- [Task description]:
Starting with the line containing "9: (230, 323)" and going on through the line containing "14: (157, 298)", return the lines of the data below exactly, and only those.

Stored data entries
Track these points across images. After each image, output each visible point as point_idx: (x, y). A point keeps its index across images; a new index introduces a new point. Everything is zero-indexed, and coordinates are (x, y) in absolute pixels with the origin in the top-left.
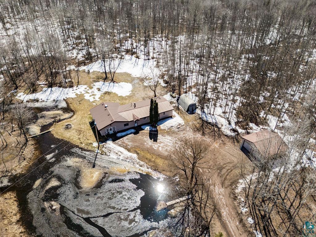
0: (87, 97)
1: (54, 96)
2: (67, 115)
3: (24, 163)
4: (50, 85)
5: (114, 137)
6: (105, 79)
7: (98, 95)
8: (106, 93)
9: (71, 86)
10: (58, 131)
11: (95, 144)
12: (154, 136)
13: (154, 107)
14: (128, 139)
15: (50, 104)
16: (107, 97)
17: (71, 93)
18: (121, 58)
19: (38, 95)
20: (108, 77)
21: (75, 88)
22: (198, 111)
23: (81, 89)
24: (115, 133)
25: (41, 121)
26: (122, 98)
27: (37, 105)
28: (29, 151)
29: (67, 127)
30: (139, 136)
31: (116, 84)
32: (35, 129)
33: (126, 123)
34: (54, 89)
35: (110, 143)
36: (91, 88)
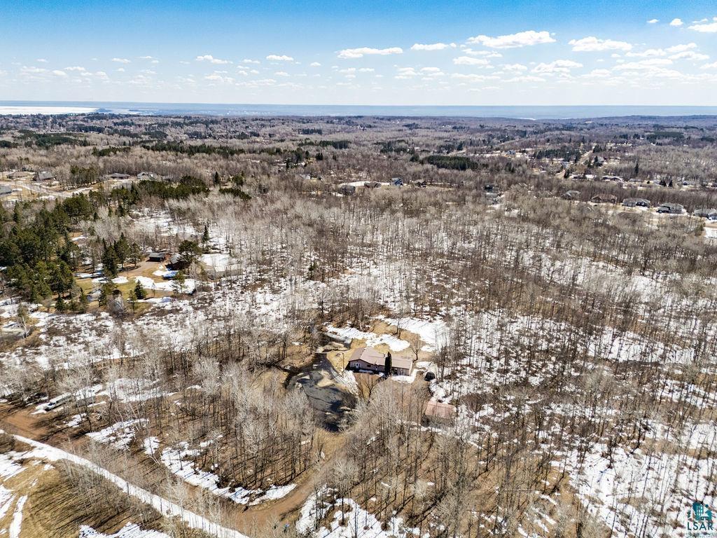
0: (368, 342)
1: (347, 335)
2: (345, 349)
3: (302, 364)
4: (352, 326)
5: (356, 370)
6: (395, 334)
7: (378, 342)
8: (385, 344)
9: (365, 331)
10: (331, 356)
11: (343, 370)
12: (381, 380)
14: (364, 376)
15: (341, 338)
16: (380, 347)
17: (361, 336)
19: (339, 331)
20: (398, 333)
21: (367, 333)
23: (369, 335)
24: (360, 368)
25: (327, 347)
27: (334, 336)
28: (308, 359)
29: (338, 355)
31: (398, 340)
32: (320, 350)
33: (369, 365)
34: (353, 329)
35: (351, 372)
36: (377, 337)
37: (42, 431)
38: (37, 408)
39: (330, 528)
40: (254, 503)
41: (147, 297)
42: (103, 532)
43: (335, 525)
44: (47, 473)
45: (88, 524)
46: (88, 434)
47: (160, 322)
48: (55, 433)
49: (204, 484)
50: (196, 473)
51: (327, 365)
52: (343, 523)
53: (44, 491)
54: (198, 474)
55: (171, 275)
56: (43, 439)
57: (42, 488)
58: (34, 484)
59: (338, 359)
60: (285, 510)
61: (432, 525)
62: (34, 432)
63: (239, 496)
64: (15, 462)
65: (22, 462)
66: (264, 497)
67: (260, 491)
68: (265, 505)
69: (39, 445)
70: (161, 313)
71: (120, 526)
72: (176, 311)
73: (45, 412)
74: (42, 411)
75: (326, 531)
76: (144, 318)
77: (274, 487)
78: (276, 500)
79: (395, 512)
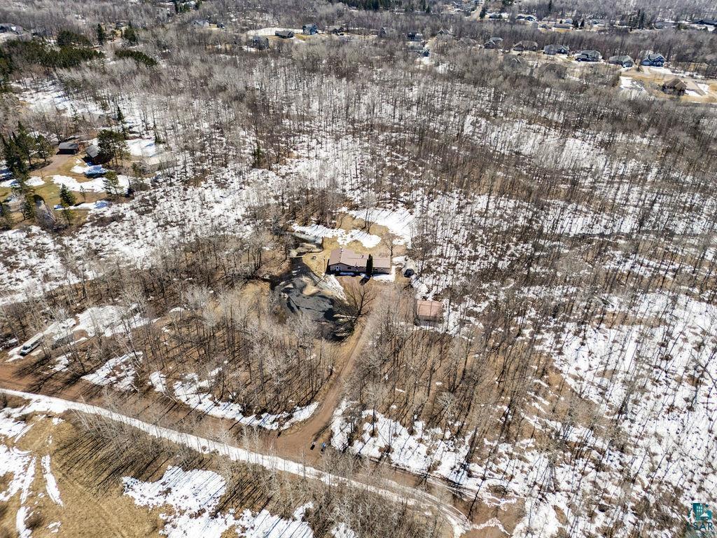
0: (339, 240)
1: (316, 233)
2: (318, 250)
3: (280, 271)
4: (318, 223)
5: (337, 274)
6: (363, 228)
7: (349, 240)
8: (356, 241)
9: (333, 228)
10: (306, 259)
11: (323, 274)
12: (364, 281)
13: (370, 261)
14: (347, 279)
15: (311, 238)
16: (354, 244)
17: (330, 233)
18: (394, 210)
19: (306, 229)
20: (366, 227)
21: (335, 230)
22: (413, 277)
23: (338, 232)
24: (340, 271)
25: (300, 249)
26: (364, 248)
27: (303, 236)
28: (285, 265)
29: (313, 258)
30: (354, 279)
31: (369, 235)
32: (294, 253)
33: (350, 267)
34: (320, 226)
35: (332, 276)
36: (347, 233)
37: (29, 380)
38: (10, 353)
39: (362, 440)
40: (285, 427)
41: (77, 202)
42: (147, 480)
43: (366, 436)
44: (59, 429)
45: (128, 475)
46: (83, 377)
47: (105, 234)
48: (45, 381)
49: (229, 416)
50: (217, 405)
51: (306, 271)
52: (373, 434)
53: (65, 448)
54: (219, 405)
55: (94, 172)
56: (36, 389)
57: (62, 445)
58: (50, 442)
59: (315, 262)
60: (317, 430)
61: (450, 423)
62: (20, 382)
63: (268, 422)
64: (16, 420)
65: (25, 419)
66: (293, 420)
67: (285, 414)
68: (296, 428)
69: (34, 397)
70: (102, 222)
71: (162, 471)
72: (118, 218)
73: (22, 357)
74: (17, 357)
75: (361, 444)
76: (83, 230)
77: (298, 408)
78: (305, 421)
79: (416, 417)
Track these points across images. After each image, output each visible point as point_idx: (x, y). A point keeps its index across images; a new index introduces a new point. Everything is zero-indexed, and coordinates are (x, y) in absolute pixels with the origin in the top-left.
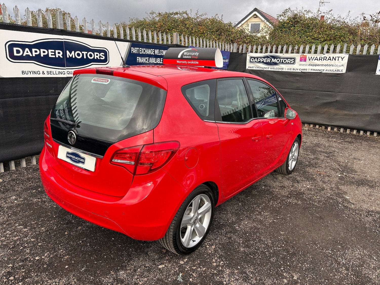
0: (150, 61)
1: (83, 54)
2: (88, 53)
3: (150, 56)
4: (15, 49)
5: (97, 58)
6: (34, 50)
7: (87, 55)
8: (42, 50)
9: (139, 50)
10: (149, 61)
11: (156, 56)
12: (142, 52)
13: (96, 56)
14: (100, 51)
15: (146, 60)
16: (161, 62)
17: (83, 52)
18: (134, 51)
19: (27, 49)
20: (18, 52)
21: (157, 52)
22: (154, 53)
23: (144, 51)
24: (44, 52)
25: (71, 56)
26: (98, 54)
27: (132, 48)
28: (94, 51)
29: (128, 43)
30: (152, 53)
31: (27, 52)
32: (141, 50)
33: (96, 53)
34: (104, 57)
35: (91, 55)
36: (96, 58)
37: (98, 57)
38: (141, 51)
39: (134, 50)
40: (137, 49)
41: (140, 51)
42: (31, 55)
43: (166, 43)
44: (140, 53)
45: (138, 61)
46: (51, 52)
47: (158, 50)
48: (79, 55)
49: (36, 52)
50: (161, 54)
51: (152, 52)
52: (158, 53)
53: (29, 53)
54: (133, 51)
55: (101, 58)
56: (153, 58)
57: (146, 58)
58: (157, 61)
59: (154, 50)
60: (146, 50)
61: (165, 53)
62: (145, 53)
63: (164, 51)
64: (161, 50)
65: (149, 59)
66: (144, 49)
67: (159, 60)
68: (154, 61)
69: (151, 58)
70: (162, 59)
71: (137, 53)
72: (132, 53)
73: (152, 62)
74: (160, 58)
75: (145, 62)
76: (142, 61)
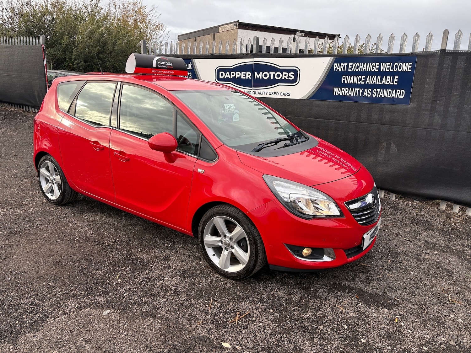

==

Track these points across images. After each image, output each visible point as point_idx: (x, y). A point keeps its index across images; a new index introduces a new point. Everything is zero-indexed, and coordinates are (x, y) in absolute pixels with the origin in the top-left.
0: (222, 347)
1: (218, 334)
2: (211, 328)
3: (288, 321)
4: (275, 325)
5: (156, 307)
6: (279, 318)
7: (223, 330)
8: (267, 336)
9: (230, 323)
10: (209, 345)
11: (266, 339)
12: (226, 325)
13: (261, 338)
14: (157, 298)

- [Solved exercise]:
9: (230, 323)
10: (209, 345)
11: (266, 339)
12: (226, 325)
13: (261, 338)
14: (157, 298)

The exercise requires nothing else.